MuBe4D: A Mutual Benefit framework for Generalizable Motion Segmentation and Geometry-First 4D Reconstruction

1Wuhan University    2Hefei Comprehensive National Science Center   
Corresponding author.   

A unified framework for mutual reinforcement of motion and geometry,

Zero-shot motion segmentation with 3D spatio-temporal information priori-guided,

Enhanced 4D renconstruction pipeline

Image description

Qulitative Results of Motion Segmentation

Image description

Abstract

The estimation of both motion and geometry from dynamic scenes is an open and underconstrained problem in computer vision. Constrained by the limited availability of co-labeled data, current end-to-end methods consider motion segmentation and geometry estimation as two independent tasks. Existing approaches typically use motion segmentation to facilitate geometric alignment. However, geometry estimation also offers valuable information that can enhance motion segmentation.

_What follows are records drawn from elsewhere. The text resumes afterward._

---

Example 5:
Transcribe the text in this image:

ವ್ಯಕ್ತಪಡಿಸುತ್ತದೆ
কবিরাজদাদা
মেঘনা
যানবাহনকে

This paper proposes a framework that mutually benefits zero-shot motion segmentation and consistent geometric reconstruction. Specifically, 3D spatio-temporal priors are extracted from a geometry-first 4D reconstruction model to guide generalizable motion segmentation. A Dual-Dimension Multi-path Information Fusion (D$^2$MIF) module is designed to fuse complementary 3D and 2D information at multiple scales through a recursive refinement mechanism, thereby improving zero-shot segmentation in complex dynamic scenes include background distraction and object articulations. Subsequently, the refined motion segmentation mask is utilized to more accurately separate the dynamic foreground from the static background during alignment, thus improving the geometric consistency of the 4D reconstruction. The resulting framework produces an integrated output for several downstream video-specific tasks while maintaining efficiency. Experimental results validate the mutual benefits of the proposed framework and its superiority in downstream 4D reconstruction tasks. The generalizability of the motion segmentation model is confirmed through a series of zero-shot evaluations.

Method

Image description

Overview. Overview of the 3D spatio-temporal information priori-guided motion segmentation framework. We feed time-dependent image pairs into the 4D reconstruction model to extract 3D spatio-temporal priors. The D^2MIF (Dual-Dimension Multi-path Information Fusion) module then integrates 2D and 3D spatio-temporal information from multiple paths and recursively fuses spatio-temporal features to generate dynamic segmentation masks. Additionally, our motion segmentation model is incorporated as a plug-and-play sub-module within the existing 4D scene reconstruction pipeline, thereby enhancing reconstruction quality through the use of refined dynamic mask.



Image description

Schematic of enhanced 4D renconstruction pipeline. We construct video graphs from time-continuous video frames using a sliding window approach to form image pairs. For each pair, we predict motion segmentation masks and local pointmaps (top). During batch optimization, an initial globally aligned pointmaps is generated using a Minimum Spanning Tree and rigid registration, followed by iterative optimization via first-order gradient descent (left bottom). Additionally, we optimize the keyframe strategy to enhance global scale consistency in hierarchical optimization (right bottom).